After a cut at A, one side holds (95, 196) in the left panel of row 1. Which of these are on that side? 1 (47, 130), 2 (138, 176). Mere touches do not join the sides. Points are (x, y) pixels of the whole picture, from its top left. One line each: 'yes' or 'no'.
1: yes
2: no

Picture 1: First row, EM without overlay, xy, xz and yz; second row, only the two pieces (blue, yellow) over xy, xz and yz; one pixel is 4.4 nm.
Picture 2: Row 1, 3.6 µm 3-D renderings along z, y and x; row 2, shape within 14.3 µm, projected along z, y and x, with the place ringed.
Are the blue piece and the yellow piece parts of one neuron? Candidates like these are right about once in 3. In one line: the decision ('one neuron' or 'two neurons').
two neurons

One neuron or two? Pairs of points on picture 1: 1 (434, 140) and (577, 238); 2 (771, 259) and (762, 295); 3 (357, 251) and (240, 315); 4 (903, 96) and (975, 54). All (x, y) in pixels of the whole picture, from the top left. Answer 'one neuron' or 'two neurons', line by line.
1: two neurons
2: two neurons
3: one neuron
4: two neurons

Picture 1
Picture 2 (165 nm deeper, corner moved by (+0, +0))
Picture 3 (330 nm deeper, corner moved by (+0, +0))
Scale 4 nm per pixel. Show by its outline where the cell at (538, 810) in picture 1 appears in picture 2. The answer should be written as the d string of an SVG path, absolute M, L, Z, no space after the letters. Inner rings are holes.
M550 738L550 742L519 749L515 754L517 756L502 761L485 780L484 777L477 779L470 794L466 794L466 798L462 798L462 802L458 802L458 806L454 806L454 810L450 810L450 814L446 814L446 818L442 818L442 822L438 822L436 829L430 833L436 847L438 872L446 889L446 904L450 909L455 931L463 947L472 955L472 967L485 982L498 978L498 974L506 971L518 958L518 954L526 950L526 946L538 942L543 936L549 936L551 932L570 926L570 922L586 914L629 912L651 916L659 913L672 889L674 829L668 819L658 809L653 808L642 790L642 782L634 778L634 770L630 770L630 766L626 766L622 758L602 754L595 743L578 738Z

------------------------------------------------------------------------

§ **WHAT TO PRODUCE**
Copy every line in the entries above that has the string "moved" in it.

§ **RESPONSE BOX**
Picture 2 (165 nm deeper, corner moved by (+0, +0))
Picture 3 (330 nm deeper, corner moved by (+0, +0))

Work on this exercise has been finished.